- _Set of tasks_:
1. Rewrite the paragraph of the Rhodium blog post that begins "In my last blog post" in shorter form, keeping its main facts.
2. List each parameter of the fishGame function in the Rhodium blog post that is assigned a default value, together with that value.
3. Write out the passage of the Rhodium blog post verbatim, beginning at the words "Note: If you" and stopping after "perform any calculations.".

Using Rhodium for RDM Analysis of External Dataset

In my last blog post, I showed how to run an MORDM experiment using Rhodium. This process included the multi-objective optimization to an assumed state of the world (SOW) as well as the re-evaluation of the Pareto-approximate solutions on alternative SOWs, before using sensitivity and classification tools such as PRIM and CART for the scenario discovery analysis. However, there may be cases where you have to run the optimization and re-evaluation outside of Rhodium, for instance if your model is in another programming language than Python. There are two ways you can do this while still using Rhodium for the scenario discovery. The first option is to run the model through the Executioner. Another option is to run the model separately and import the output into the same format as is generated by Rhodium for post-analysis. I will explain the second method here for the fish game described in my last post.

The first step is to read the decision variables and objectives from the optimization into 2D arrays. Then the uncertainties, levers and responses can be defined as before, except they no longer have to be associated with an object of the class ‘Model‘.


# read in output of optimization
variables = np.loadtxt('FishGame/FishGame.resultfile',usecols=[0,1])
objectives = np.loadtxt('FishGame/FishGame.resultfile',usecols=[2,3])

# make maximization objectives positive
maxIndices = [0]
objectives[:,maxIndices] = -objectives[:,maxIndices]

# define X of XLRM framework
uncertainties = [UniformUncertainty("a", 1.5, 4.0),
    UniformUncertainty("b0", 0.25, 0.67)]

# define L of XLRM framework
levers = [RealLever("vars", 0.0, 1.0, length=2)]

# define R of XLRM framework
responses = [Response("NPVharvest", Response.MAXIMIZE),
    Response("std_z", Response.MINIMIZE)]

Note: If you are interested in using Rhodium’s plotting tools to visualize the results of the optimization, you can still make the uncertainties, levers and responses attributes of a model object. However, you will have to create a model function to instantiate the model. This is sloppy, but you can fake this by just creating a function that takes in the decision variables and model parameters, and returns the objective values, but doesn’t actually perform any calculations.


def fishGame(vars,
    a = 1.75, # rate of prey growth
    b0 = 0.6, # initial rate of predator growth
    F = 0, # rate of change of radiative forcing per unit time
    S = 0.5): # climate sensitivity)

- _Entries shown_:
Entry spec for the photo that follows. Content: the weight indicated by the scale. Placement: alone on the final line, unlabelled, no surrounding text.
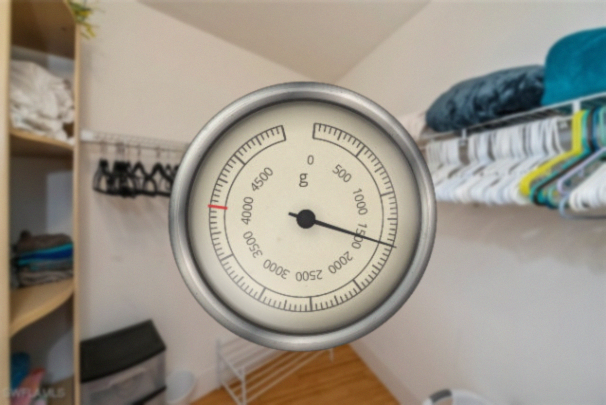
1500 g
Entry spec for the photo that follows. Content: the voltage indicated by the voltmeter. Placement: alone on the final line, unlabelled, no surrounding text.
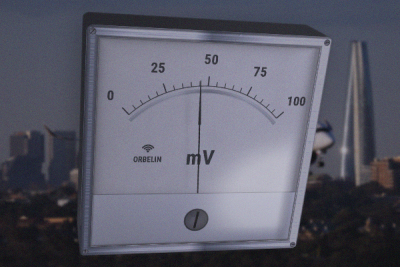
45 mV
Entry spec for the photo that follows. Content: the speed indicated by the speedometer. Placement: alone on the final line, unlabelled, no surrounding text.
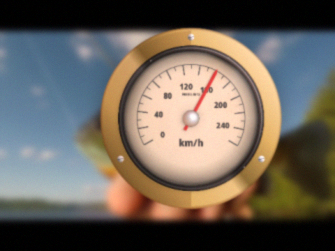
160 km/h
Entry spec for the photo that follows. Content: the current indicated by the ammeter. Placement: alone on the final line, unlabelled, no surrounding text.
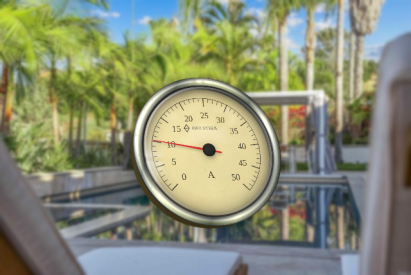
10 A
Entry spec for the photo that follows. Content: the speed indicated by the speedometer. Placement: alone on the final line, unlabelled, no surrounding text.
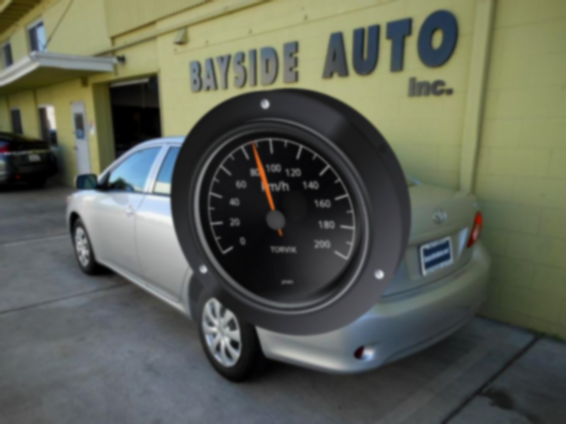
90 km/h
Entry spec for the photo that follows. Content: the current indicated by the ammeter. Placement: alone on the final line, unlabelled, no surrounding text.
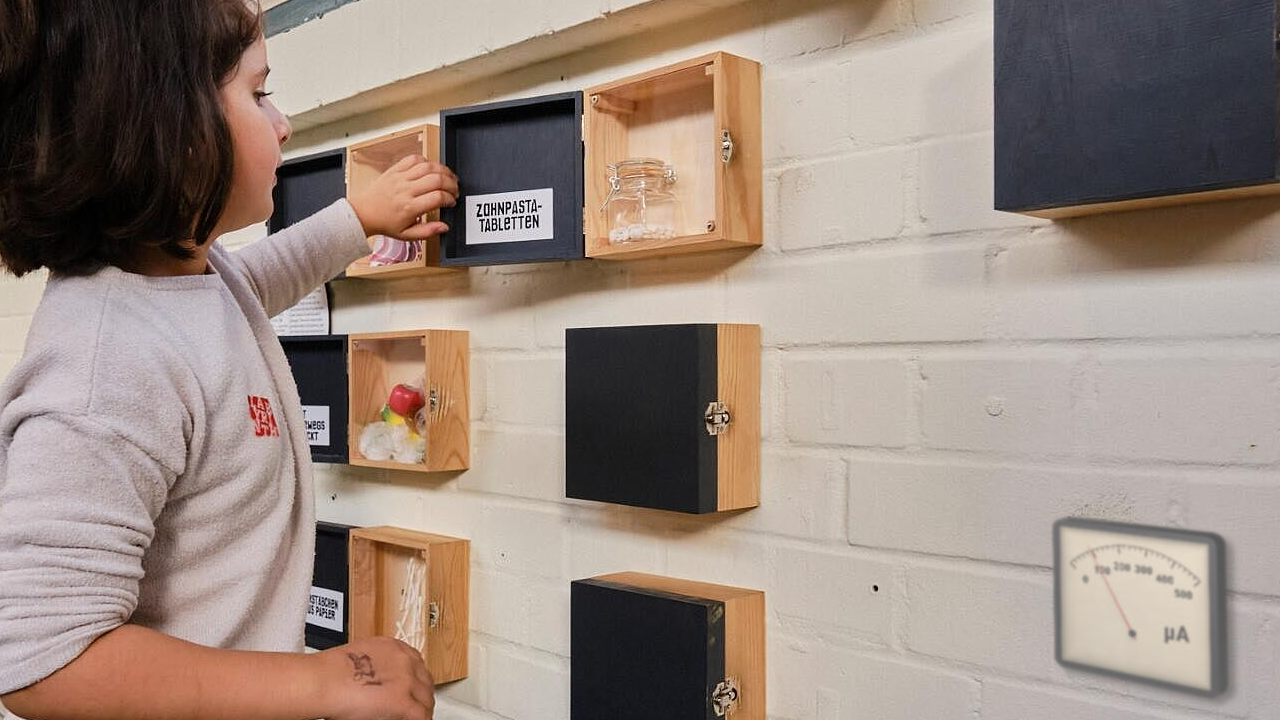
100 µA
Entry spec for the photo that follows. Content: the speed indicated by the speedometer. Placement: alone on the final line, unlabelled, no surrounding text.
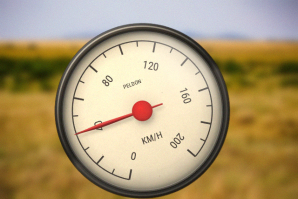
40 km/h
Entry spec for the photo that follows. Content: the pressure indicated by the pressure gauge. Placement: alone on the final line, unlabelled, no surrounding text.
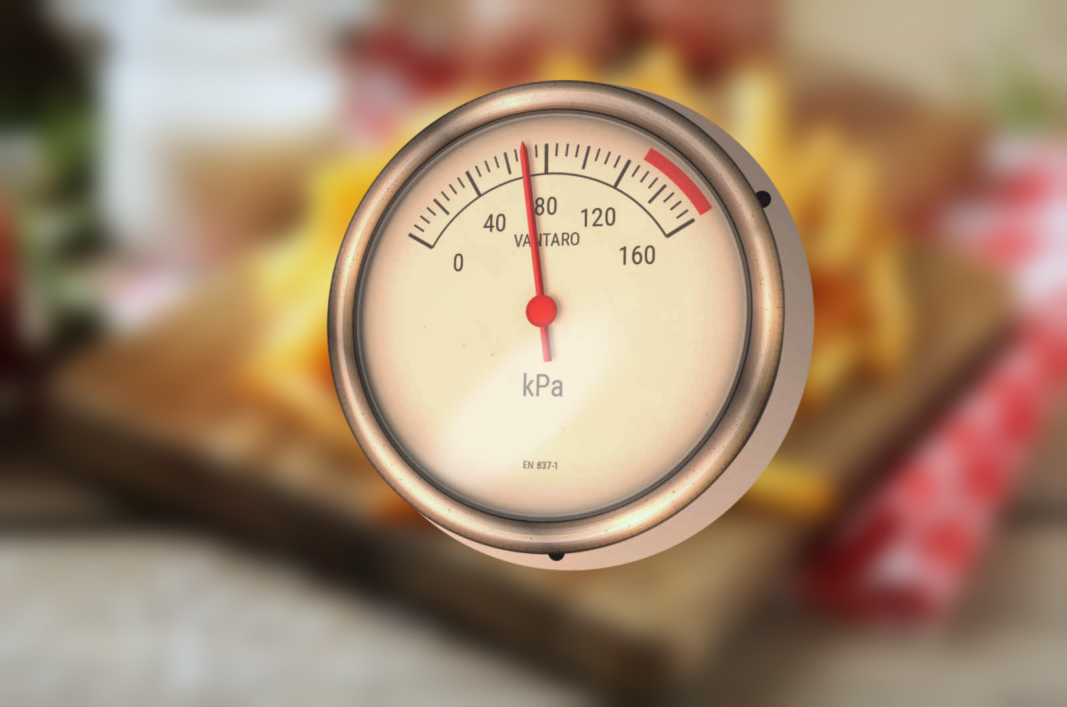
70 kPa
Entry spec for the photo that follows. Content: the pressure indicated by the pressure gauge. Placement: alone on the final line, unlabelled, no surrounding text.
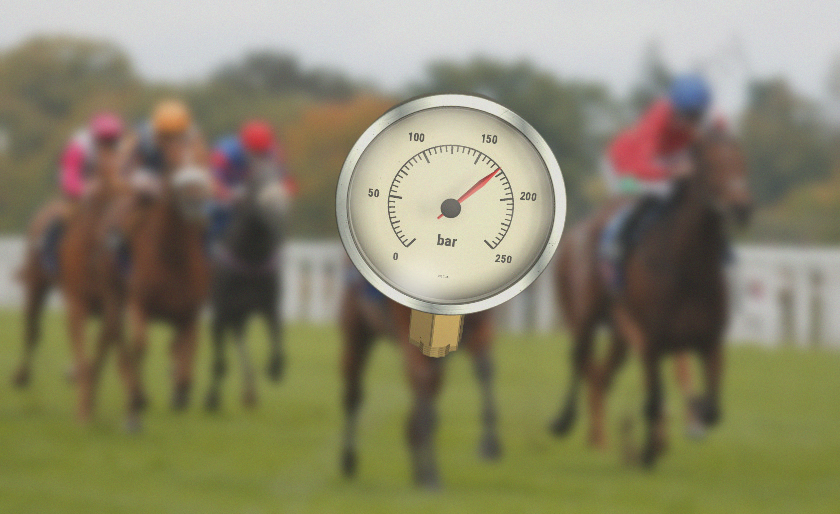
170 bar
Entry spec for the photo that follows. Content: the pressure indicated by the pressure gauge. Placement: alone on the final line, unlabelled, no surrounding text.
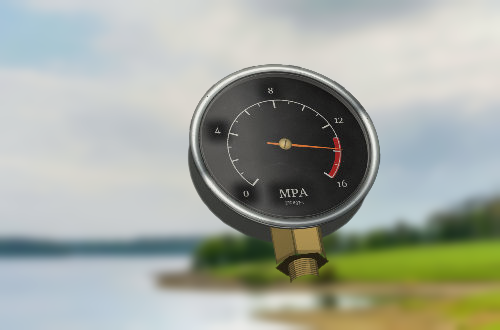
14 MPa
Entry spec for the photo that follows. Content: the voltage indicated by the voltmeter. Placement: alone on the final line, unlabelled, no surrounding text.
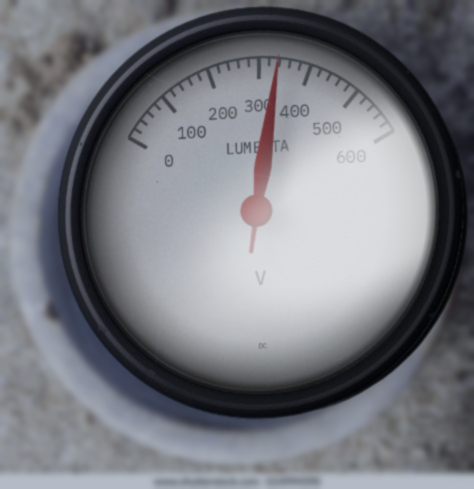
340 V
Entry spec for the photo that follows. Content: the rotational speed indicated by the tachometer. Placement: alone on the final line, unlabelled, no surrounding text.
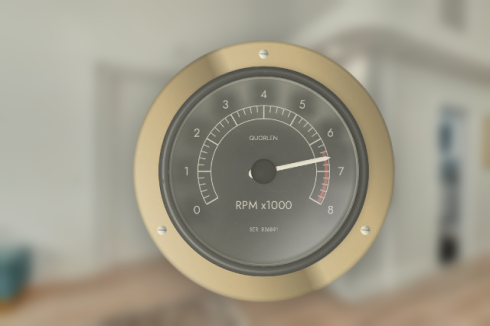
6600 rpm
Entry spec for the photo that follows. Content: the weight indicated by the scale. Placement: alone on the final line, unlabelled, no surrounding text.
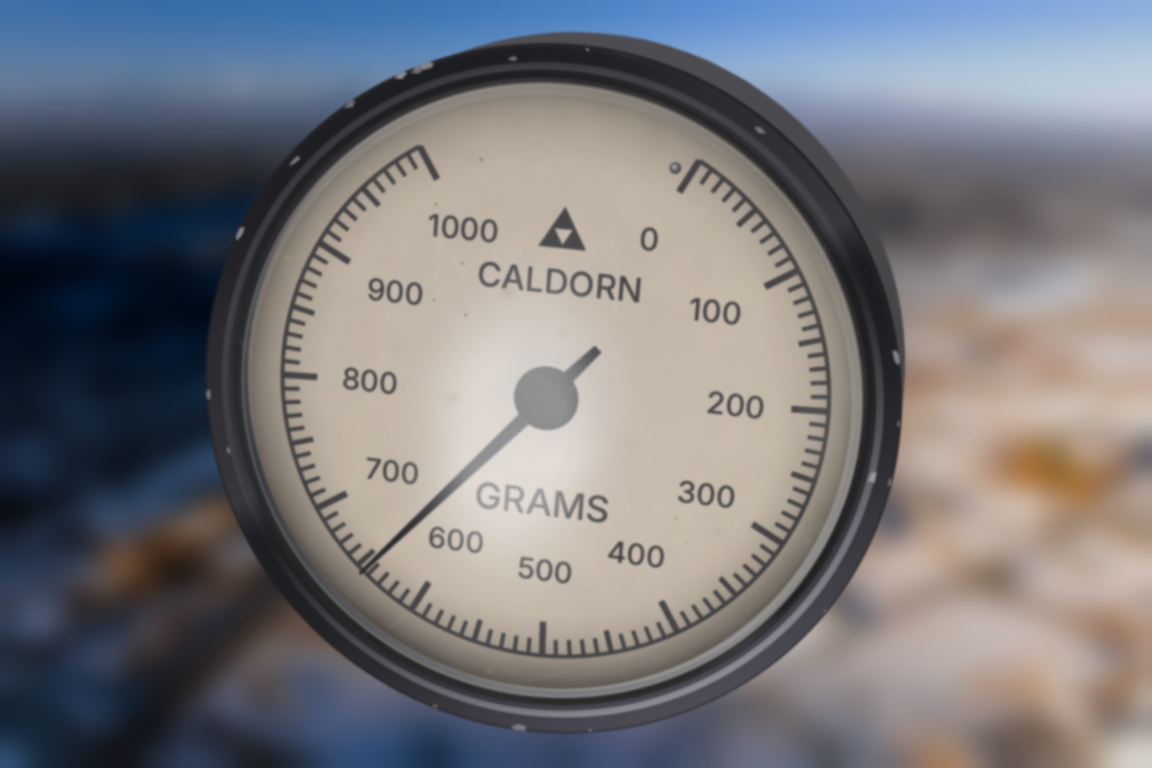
645 g
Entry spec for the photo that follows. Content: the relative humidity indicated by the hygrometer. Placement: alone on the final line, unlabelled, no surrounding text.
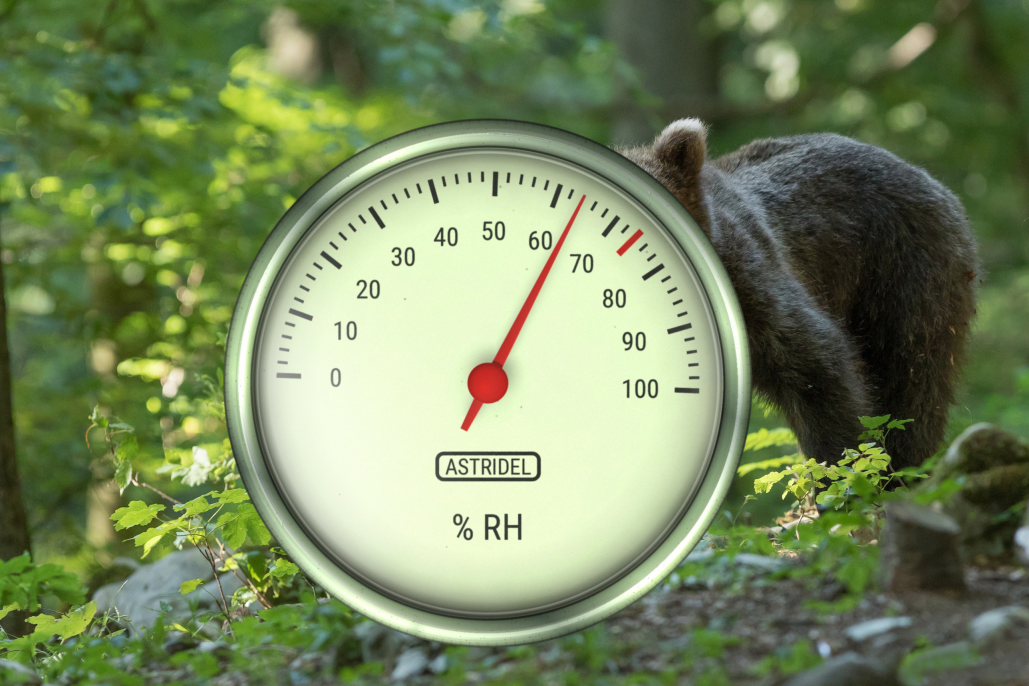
64 %
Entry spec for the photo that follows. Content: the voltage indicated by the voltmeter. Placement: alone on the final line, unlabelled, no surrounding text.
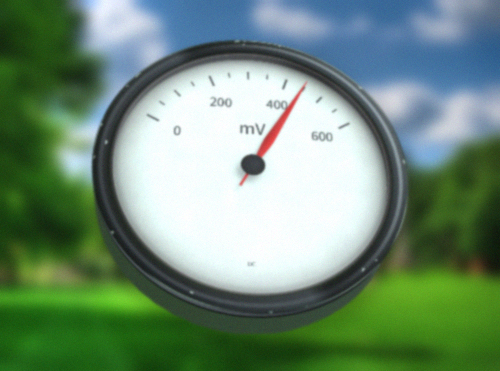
450 mV
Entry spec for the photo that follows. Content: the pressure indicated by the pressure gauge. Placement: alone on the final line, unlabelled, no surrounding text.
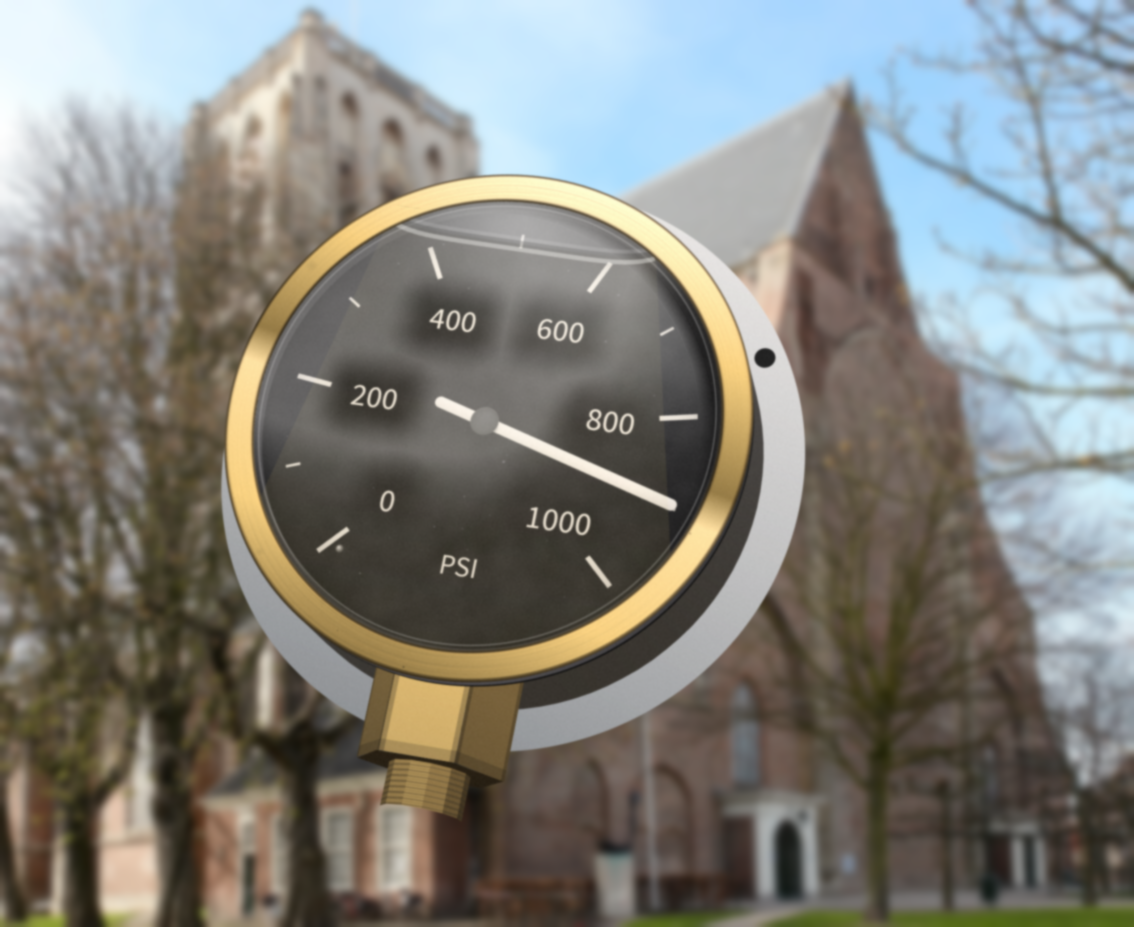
900 psi
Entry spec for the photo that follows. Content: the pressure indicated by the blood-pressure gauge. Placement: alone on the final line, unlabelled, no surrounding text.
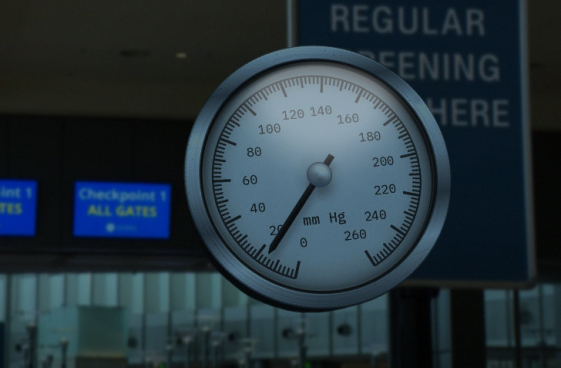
16 mmHg
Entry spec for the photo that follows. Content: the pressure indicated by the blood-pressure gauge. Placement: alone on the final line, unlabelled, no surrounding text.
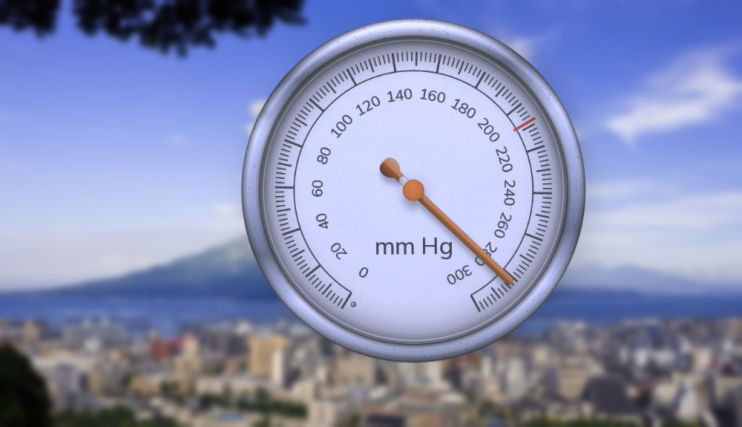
282 mmHg
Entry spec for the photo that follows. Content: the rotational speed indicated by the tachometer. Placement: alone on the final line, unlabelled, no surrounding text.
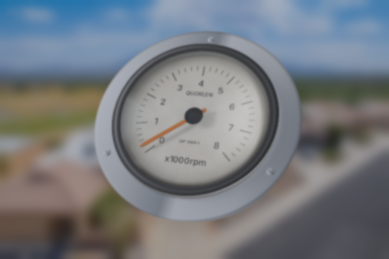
200 rpm
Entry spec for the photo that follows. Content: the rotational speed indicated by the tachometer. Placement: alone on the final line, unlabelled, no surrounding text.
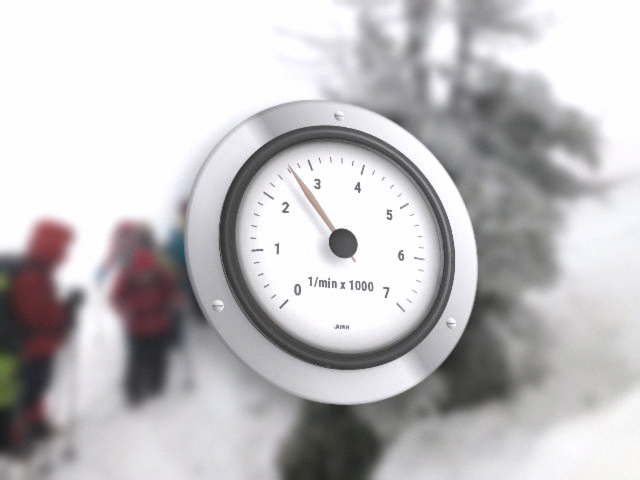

- _Solutions to each task_:
1. The previous post ran an MORDM experiment in Rhodium. It covered multi-objective optimization under an assumed state of the world (SOW) and re-evaluation of the Pareto-approximate solutions on alternative SOWs. It then used tools such as PRIM and CART for scenario discovery. Sometimes the optimization and re-evaluation must run outside Rhodium, for example when the model is written in a language other than Python. Rhodium can still be used for scenario discovery in two ways. One is to run the model through the Executioner. The other is to run the model separately and import its output in the format Rhodium generates. This post explains the second method using the fish game from the previous post.

2.
- a = 1.75 (rate of prey growth)
- b0 = 0.6 (initial rate of predator growth)
- F = 0 (rate of change of radiative forcing per unit time)
- S = 0.5 (climate sensitivity)

3.
Note: If you are interested in using Rhodium’s plotting tools to visualize the results of the optimization, you can still make the uncertainties, levers and responses attributes of a model object. However, you will have to create a model function to instantiate the model. This is sloppy, but you can fake this by just creating a function that takes in the decision variables and model parameters, and returns the objective values, but doesn’t actually perform any calculations.